Why We Should Have State Legislation
By WALTER SCHAEFER
HOROLOGY, a time-honored industry, is next in importance to the medical profession; for time is next to life itself. Time is of such importance to us today that good watches and clocks govern our every activity.
Anesthetics are administered by the watch of the one who gives the anesthetic. Trains are dependent on the watchmakers' skill and accuracy. Great ships are dependent on accurate chronometers to make their observations and calculations. The value of accurate time is of great importance in every walk of life and is, in many cases, the thing upon which hinges the difference between life and death. We have reached a point in civilization where time must be measured in seconds and split seconds. It is no longer sufficient for a watch to run within a minute a day, as was true in years gone by. Horologists of today, to perform their work as it should be done, have to be highly skilled, and spend many hours on a watch after it is repaired to adjust it to accuracy.
Unfortunately the depression years have brought about a condition of commercialism which has made great strides toward lowering this highly skilled profession to a point where the public is bewildered and at a loss to know where to go to have a watch properly repaired. There is many a nice fellow, who cannot proper!y repair and adjust a watch, and there IS no way for the public to discriminate. There are, even now, many really good watchmakers, but the public does not know them or is not in a position to discriminate for there is no way to tell the good from the bad.
Customers who want the best and are willing to pay for it, most times patronize the high-class jewelry stores. But it is sad to say that some of the biggest, most ostentatious stores are the biggest cheats and "Gip Joints". This is not true of all. But the honest, ethical stores are placed at a decided disadvantage because of the unethical methods in advertising used by the unscrupulous ones and the stigma of poor workmanship, which they must share because the innocent suffer with the guilty.
The ethical watchmakers, both large and small, find that this evil has eaten into the vitals of their business' and though they too fight the evil, thei; fairminded methods are not sufficient to combat the price appeal to a priceminded public. John Ruskin said, "There is nothing that some man cannot do a little cheaper; and he who looks for price alone, is that man's lawful prey." That is true in all things and all professions, but that is what the control legislation is for-to save the public from itself. Think what the public would suffer at the hands of unscrupulous men in the medical profession if it were not controlled.
We recently witnessed in Indiana the passing of a barbers' law to protect the citizens from dirt and infection. It is equally important, or perhaps more important, that people could rely on State Legislation to protect them against poor watch work when their lives depend on timepieces carried by doctors, nurses, persons whose duty it is to give anesthetics, train men, air pilots, etc.
But it is also an important factor that the public should be protected against the enormous loss in money they incur each year through poor work on watches, which has been estimated at $3,000,000 to say nothing of ruined watches, which would run it still higher.
Considering that twenty states are preparing to present bills to their legislatures this year. Can you imagine the loss the citizens of Indiana will suffer if it remains an open state and a "dumping ground" for all the unethical watchmakers from these other states?

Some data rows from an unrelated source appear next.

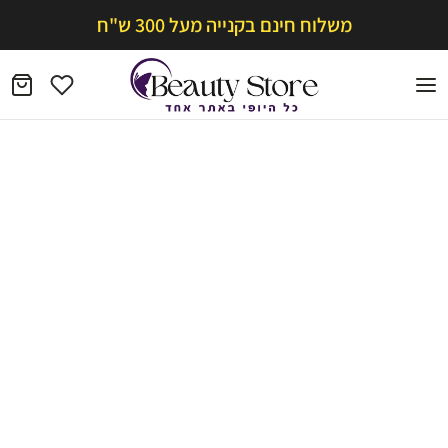
משלוח חינם בקנייה מעל 300 ש"ח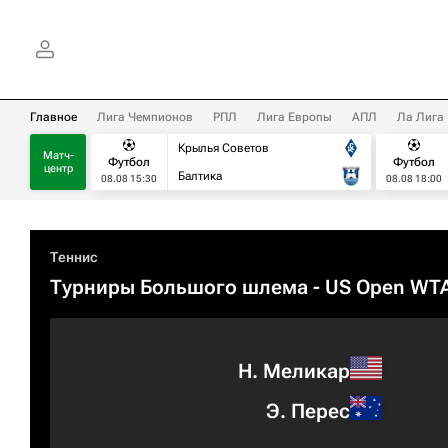
Главное
Лига Чемпионов
РПЛ
Лига Европы
АПЛ
Ла Лига
Крылья Советов
Матч-
Футбол
Футбол
центр
Балтика
08.08 15:30
08.08 18:00
Теннис
Турниры Большого шлема
- US Open WT
Н. Меликар
Э. Перес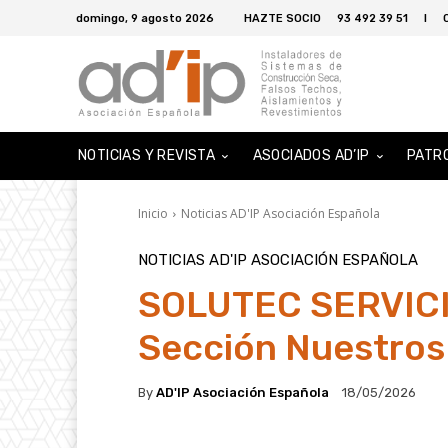
domingo, 9 agosto 2026
HAZTE SOCIO
93 492 39 51
I
NOTICIAS Y REVISTA
ASOCIADOS AD’IP
PATR
Inicio
Noticias AD'IP Asociación Española
NOTICIAS AD'IP ASOCIACIÓN ESPAÑOLA
SOLUTEC SERVICIO
Sección Nuestros
By
AD'IP Asociación Española
18/05/2026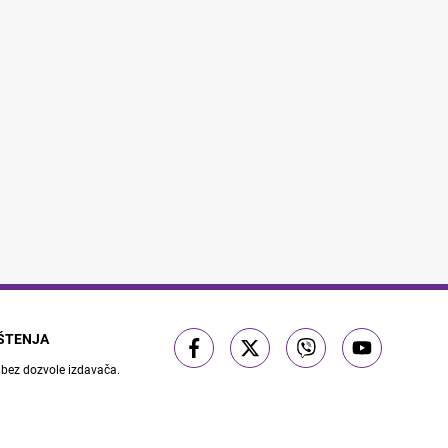
IŠTENJA
 bez dozvole izdavača.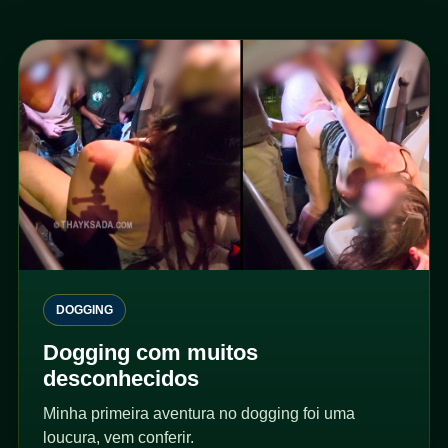
DOGGING
Dogging com muitos
desconhecidos
Minha primeira aventura no dogging foi uma
loucura, vem conferir.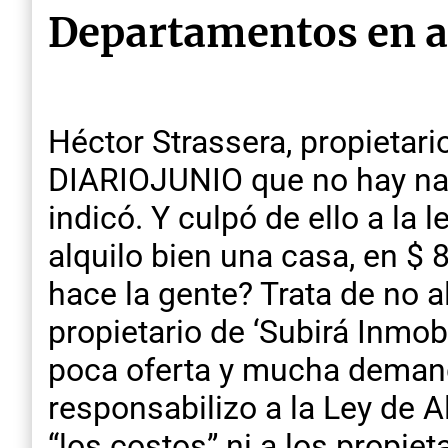
Departamentos en al
Héctor Strassera, propietari
DIARIOJUNIO que no hay nada
indicó. Y culpó de ello a la
alquilo bien una casa, en $ 
hace la gente? Trata de no a
propietario de ‘Subirá Inmobi
poca oferta y mucha demanda”
responsabilizo a la Ley de Al
“los costos” ni a los propiet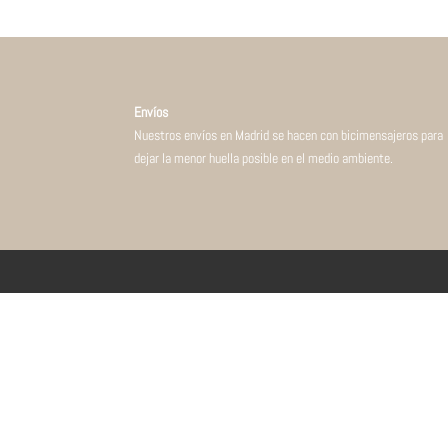
Envíos
Nuestros envíos en Madrid se hacen con bicimensajeros para
dejar la menor huella posible en el medio ambiente.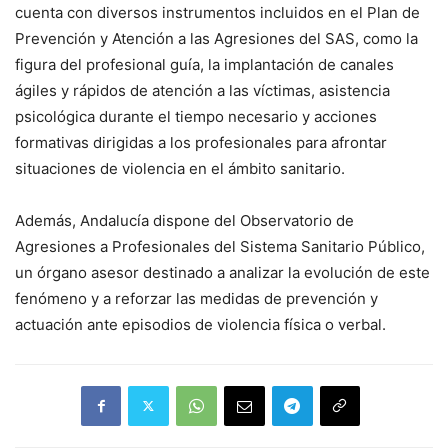
cuenta con diversos instrumentos incluidos en el Plan de
Prevención y Atención a las Agresiones del SAS, como la
figura del profesional guía, la implantación de canales
ágiles y rápidos de atención a las víctimas, asistencia
psicológica durante el tiempo necesario y acciones
formativas dirigidas a los profesionales para afrontar
situaciones de violencia en el ámbito sanitario.
Además, Andalucía dispone del Observatorio de
Agresiones a Profesionales del Sistema Sanitario Público,
un órgano asesor destinado a analizar la evolución de este
fenómeno y a reforzar las medidas de prevención y
actuación ante episodios de violencia física o verbal.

Those who do not understand the situation cannot help themselves, but they will suffer the loss. Those of us who do understand and know the situation and do nothing about it are to blame for allowing it to continue.
Legislative control is the only solution for the problem. Even our supply houses are handicapped without it; for they cannot refuse to sell to the unethical unless we have such a law. Legislative control would not relieve the situation immediately because all those now practicing would have to be admitted. But it would prevent the unskilled from settling here; and in time, no doubt Indiana citizens could feel secure in the fact that those who practice will be educated for the work, which we all know requires much time, effort and money. Every step in civilization's progress has a more and more complex material accomplishment and these interwoven relationships of modern life, in which time is an important factor, can only be sustained through the use of acurate time-measuring instruments. In other words, civilization leans upon the watch and involves a closer and closer recording in smaller divisions of time by exact methods.
The middle ages produced clocks and watches; and clock and watches make the age in which we live. Man labored for thousands of years to produce a contrivance that would really tell the time.
Timekeeping has always been a part of history, and history a part of timekeeping. The entire universe revolves around time. Our civilized world came about through time. Everything we see and know is based upon time alone. Stop and think for a moment the necessity of time. The world would stand still without it. Then consider that recording of time dates back to the beginning of time. It was, and is, a science. The most scientific men of the world respected the ability of scientific watchmakers.
We must take steps to protect and preserve the science of Horology!